Given text ::
%%
Police in Massachusetts have released new information on the case of Brian Walshe, who is accused of murdering and dismembering his wife, a high-ranking executive in the real estate industry. The 39-year-old Ana Walshe vanished on New Year’s Day, and a week later, Brian was taken into custody in connection with her disappearance.
On Thursday, Assistant District Attorney for Norfolk County Greg Connor testified in court that Brian had hired a private investigator to monitor his wife because he feared she was having an affair. After court proceedings concluded on Thursday, WCVB published details and images from newly unsealed documents detailing the earliest stages of the investigation into Brian Walshe.
Among the revelations was a police interview conducted with a man in Washington, DC on January 7—the day before Brian’s arrest—that had not been previously disclosed. A man who claimed to have been “dating” Ana Walshe spoke to police in Washington, DC.
%%
Required task 1 ::
According to the news report, on what day did Ana Walshe vanish?
Required task 2 ::
Duplicate the stretch of the news report from "Police in Massachusetts" through "into Brian Walshe.".

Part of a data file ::
%%
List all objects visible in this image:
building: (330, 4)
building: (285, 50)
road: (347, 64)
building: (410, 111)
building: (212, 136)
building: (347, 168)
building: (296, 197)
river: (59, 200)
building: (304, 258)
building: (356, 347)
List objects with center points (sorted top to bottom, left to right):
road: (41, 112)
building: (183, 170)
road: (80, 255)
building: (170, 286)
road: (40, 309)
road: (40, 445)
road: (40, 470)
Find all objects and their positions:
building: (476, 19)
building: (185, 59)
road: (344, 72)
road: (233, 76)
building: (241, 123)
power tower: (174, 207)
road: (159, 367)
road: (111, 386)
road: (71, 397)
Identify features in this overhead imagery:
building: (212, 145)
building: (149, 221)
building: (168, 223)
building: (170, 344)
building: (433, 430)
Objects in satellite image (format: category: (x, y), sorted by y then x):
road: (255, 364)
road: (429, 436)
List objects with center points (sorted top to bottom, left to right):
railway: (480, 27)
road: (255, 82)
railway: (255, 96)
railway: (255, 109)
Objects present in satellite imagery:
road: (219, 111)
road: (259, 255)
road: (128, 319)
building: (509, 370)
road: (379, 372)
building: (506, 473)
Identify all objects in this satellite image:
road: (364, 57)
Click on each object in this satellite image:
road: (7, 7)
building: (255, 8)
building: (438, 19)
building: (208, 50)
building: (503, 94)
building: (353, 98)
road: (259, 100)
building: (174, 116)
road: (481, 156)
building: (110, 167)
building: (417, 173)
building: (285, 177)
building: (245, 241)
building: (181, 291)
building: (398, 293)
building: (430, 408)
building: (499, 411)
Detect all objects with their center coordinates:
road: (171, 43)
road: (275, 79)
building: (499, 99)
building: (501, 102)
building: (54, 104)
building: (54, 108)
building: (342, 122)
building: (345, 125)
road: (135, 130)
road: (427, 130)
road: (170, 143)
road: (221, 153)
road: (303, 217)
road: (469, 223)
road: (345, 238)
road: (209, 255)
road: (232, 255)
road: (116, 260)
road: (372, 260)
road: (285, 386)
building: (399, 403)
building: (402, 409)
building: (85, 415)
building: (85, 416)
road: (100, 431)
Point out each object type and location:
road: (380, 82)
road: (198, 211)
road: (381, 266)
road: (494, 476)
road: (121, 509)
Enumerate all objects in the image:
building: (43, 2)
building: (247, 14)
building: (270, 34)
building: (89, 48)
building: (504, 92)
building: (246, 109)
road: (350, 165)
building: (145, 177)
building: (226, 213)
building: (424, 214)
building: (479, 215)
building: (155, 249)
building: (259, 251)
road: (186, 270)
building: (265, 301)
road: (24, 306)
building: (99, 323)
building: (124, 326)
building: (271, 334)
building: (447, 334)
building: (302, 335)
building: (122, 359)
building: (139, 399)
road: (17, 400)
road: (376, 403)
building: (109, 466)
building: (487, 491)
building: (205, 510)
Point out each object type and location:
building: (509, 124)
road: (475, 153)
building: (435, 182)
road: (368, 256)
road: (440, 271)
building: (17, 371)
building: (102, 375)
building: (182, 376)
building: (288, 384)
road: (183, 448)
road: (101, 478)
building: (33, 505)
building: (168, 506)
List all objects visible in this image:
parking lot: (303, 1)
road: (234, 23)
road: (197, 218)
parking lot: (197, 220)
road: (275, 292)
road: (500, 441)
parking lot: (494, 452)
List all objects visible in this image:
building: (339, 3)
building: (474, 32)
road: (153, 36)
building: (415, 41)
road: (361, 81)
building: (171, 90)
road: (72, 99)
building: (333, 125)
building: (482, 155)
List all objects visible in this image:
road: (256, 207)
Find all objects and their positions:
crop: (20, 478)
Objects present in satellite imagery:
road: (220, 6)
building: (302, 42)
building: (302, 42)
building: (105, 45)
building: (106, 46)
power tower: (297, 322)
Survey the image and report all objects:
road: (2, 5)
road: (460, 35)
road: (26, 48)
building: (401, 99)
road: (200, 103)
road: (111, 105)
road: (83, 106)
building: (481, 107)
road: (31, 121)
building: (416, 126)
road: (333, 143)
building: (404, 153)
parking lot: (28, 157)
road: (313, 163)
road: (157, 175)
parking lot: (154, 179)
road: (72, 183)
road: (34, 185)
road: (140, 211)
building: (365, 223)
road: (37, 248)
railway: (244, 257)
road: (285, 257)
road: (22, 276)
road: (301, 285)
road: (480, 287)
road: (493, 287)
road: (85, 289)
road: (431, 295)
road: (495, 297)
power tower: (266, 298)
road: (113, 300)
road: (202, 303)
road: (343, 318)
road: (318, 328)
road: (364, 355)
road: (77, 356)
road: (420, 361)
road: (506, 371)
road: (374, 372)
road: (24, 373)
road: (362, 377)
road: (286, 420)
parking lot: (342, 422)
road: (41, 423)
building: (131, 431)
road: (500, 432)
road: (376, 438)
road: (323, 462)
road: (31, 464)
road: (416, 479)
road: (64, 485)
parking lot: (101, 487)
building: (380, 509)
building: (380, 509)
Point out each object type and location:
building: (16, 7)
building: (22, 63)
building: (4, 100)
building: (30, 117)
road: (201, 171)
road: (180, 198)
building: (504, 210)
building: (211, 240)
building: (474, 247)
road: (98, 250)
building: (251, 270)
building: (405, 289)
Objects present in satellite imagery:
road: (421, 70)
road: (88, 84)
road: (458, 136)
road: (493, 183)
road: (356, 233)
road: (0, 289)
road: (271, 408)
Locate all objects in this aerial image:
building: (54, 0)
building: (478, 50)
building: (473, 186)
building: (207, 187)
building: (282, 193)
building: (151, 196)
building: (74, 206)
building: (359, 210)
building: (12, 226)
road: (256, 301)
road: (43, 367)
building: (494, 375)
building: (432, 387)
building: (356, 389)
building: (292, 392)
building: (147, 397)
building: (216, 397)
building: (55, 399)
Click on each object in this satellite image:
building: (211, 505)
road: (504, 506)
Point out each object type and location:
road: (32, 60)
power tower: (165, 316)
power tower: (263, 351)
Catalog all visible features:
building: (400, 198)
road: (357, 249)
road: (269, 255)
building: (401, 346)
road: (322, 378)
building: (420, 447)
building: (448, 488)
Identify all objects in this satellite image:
%%
Response 1 ::
She vanished on New Year's Day.

Response 2 ::
Police in Massachusetts have released new information on the case of Brian Walshe, who is accused of murdering and dismembering his wife, a high-ranking executive in the real estate industry. The 39-year-old Ana Walshe vanished on New Year’s Day, and a week later, Brian was taken into custody in connection with her disappearance.
On Thursday, Assistant District Attorney for Norfolk County Greg Connor testified in court that Brian had hired a private investigator to monitor his wife because he feared she was having an affair. After court proceedings concluded on Thursday, WCVB published details and images from newly unsealed documents detailing the earliest stages of the investigation into Brian Walshe.